**Work request:**
Copy every line of the data in which the word "lines" occurs.

**Items from a data source:**
|---|
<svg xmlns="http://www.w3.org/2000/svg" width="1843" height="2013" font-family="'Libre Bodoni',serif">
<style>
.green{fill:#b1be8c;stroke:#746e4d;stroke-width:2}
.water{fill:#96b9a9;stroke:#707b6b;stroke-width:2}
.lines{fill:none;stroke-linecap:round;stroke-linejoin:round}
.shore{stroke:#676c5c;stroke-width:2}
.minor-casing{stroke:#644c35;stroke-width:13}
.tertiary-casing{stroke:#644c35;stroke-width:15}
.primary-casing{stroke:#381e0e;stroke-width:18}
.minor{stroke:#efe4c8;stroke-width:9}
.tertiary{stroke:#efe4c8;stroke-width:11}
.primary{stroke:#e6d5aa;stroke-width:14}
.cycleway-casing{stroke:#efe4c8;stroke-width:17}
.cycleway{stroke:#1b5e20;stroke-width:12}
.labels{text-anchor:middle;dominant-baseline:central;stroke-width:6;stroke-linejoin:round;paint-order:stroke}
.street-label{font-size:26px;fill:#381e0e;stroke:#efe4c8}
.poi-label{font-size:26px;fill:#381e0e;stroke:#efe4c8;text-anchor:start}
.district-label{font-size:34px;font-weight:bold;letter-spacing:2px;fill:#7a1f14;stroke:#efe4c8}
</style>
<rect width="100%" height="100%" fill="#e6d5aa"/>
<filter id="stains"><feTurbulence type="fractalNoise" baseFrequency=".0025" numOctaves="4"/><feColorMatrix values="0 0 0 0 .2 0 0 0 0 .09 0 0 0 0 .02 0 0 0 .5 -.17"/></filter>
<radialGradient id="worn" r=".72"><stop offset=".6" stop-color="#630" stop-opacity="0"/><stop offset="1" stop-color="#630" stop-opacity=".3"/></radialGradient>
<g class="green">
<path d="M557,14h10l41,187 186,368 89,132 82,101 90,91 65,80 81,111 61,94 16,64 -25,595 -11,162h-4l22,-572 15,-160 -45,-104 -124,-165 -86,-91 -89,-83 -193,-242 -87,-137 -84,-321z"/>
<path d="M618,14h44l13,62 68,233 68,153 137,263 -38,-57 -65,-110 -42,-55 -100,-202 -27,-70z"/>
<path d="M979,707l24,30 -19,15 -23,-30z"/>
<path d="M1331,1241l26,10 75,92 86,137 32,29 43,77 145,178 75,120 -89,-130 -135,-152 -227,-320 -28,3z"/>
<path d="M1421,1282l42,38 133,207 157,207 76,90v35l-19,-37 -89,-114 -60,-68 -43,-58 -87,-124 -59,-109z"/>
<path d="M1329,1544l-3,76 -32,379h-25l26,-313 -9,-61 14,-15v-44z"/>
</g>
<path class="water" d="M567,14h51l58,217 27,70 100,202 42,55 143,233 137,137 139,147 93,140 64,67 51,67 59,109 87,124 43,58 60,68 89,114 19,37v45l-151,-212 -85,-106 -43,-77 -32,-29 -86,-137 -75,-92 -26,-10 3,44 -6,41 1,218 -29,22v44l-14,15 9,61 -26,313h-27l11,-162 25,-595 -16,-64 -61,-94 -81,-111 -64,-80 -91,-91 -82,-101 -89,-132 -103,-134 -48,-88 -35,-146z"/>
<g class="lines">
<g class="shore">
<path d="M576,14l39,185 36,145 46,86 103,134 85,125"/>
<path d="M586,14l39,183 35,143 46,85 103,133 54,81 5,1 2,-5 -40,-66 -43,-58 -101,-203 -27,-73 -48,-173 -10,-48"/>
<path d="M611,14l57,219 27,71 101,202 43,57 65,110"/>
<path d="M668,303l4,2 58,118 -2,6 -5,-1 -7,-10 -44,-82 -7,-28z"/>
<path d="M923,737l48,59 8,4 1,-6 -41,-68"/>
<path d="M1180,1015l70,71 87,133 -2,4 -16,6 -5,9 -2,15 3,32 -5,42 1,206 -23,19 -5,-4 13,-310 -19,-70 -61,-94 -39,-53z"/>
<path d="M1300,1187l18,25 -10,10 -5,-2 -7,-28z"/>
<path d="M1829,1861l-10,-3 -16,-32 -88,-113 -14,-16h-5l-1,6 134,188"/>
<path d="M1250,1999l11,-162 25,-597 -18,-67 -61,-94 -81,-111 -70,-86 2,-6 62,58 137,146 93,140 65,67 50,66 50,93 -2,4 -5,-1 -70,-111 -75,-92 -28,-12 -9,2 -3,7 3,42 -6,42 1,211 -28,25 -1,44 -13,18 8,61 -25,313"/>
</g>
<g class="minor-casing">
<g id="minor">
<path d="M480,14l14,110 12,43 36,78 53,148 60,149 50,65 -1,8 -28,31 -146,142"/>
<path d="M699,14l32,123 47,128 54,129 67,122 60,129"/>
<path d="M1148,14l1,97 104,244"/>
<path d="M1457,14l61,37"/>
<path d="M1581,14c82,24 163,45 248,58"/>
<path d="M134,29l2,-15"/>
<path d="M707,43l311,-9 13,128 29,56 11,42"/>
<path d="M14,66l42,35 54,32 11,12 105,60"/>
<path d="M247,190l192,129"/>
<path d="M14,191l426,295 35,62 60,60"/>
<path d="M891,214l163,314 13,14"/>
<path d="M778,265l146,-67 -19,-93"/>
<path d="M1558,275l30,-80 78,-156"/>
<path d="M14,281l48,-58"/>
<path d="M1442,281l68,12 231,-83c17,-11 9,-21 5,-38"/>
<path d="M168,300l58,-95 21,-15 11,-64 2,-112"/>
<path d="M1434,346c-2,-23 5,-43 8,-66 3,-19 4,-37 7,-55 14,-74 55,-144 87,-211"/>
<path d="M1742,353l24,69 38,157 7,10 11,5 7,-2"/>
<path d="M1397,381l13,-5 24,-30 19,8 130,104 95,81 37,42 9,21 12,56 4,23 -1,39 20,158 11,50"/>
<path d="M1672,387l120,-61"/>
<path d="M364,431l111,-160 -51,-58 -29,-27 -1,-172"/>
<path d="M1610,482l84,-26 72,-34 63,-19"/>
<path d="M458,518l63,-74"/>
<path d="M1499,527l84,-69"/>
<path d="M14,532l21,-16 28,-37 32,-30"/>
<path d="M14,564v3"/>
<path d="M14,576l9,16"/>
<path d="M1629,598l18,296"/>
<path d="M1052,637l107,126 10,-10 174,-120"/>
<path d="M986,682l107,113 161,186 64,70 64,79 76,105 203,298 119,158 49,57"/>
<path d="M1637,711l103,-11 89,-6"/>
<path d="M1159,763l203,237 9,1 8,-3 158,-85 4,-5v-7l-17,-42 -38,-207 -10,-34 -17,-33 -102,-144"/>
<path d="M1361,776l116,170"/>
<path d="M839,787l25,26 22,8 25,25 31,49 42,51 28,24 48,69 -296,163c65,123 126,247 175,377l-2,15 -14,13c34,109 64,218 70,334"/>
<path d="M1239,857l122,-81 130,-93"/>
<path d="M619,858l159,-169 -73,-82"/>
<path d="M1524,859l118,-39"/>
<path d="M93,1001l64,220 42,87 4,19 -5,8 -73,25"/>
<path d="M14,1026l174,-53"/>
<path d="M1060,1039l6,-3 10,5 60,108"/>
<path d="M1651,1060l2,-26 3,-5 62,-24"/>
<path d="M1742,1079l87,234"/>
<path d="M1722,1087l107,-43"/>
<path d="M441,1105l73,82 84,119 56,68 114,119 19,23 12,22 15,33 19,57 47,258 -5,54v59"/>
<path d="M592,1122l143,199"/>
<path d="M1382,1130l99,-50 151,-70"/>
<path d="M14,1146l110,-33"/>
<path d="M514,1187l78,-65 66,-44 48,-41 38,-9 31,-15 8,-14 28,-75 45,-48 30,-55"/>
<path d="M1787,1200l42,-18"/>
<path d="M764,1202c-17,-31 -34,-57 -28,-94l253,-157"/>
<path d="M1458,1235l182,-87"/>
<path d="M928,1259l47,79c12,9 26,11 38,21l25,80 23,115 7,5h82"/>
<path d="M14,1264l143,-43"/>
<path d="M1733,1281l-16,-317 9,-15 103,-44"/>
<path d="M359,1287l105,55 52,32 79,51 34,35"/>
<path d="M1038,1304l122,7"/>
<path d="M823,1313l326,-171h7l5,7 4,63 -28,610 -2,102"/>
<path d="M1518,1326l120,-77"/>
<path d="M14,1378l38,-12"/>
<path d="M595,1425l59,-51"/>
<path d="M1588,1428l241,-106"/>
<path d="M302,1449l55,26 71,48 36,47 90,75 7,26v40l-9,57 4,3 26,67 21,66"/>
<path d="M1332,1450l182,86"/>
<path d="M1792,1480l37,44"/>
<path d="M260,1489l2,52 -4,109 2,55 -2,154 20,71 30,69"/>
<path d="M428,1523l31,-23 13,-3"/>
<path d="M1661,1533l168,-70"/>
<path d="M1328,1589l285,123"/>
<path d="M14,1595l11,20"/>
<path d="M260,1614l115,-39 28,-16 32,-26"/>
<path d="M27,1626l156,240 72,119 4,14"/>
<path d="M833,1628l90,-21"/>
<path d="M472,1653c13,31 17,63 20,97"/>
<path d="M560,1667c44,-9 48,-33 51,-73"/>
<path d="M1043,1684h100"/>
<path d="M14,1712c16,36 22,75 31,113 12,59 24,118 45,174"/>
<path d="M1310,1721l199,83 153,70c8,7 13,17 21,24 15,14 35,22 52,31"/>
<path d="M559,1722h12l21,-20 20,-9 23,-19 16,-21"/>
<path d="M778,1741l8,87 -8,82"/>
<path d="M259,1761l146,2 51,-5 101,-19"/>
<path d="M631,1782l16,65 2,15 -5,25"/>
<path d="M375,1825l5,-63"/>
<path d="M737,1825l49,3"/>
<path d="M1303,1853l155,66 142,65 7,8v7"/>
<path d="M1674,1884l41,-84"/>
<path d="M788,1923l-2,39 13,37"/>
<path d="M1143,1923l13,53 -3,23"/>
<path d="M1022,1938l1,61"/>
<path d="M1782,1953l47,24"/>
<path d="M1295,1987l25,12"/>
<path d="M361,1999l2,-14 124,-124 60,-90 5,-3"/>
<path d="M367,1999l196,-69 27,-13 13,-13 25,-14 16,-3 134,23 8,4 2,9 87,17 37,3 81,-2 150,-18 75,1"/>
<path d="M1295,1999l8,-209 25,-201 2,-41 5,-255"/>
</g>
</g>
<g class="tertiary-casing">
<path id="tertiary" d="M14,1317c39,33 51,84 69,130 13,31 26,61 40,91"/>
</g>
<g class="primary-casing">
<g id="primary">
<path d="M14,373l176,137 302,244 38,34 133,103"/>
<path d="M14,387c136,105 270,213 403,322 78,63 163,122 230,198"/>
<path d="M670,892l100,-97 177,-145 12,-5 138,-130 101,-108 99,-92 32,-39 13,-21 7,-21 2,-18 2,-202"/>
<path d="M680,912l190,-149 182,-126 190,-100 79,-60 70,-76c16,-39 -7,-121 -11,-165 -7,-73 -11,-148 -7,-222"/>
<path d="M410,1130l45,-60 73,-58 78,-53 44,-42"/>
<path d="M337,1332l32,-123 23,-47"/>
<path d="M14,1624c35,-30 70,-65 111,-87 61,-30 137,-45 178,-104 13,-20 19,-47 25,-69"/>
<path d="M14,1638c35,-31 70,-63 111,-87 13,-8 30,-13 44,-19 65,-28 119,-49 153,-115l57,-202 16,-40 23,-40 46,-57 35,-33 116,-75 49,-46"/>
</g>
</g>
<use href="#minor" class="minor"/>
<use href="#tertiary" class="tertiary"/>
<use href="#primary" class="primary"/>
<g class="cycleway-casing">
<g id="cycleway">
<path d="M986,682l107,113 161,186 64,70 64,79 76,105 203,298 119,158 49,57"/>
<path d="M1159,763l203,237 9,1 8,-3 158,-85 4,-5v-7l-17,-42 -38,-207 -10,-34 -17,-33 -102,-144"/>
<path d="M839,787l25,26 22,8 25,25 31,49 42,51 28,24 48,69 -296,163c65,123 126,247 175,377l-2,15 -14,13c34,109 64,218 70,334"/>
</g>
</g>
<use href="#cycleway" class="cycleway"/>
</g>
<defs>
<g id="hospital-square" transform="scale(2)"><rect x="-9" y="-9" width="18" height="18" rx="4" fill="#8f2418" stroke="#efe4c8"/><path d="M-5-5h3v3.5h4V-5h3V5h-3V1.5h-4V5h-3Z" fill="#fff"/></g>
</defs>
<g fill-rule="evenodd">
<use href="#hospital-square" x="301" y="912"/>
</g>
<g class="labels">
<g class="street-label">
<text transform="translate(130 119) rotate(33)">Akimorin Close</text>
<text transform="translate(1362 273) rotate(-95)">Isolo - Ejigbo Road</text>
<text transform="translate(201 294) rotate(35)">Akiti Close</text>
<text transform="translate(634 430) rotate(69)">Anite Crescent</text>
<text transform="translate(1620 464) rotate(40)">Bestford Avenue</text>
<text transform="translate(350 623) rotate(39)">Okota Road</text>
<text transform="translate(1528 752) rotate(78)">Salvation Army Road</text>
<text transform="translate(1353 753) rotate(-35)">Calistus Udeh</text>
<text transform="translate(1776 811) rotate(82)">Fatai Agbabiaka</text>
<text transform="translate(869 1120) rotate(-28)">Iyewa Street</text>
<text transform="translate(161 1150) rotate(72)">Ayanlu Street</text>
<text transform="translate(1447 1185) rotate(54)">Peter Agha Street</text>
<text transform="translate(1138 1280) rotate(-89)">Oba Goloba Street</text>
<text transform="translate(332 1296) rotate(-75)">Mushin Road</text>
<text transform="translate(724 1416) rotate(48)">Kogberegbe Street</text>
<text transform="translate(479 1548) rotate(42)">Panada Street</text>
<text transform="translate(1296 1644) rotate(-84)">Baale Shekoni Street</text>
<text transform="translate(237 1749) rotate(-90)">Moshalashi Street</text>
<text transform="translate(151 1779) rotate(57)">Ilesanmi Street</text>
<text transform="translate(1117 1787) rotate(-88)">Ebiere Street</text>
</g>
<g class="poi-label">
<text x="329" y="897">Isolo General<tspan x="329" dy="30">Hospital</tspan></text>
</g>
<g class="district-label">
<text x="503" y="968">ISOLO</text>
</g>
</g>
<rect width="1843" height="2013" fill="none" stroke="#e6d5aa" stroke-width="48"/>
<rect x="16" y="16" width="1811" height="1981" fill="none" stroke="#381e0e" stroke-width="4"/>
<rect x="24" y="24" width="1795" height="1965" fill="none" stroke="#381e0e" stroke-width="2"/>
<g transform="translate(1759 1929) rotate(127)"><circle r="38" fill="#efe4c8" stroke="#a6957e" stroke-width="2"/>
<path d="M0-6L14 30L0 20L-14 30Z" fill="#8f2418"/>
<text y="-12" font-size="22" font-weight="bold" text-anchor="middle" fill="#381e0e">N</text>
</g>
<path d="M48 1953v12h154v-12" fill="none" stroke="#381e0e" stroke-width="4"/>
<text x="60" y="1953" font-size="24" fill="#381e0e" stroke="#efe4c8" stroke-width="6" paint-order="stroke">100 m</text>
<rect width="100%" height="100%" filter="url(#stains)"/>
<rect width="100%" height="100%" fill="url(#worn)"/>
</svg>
|---|
**Answer:**
.lines{fill:none;stroke-linecap:round;stroke-linejoin:round}
<g class="lines">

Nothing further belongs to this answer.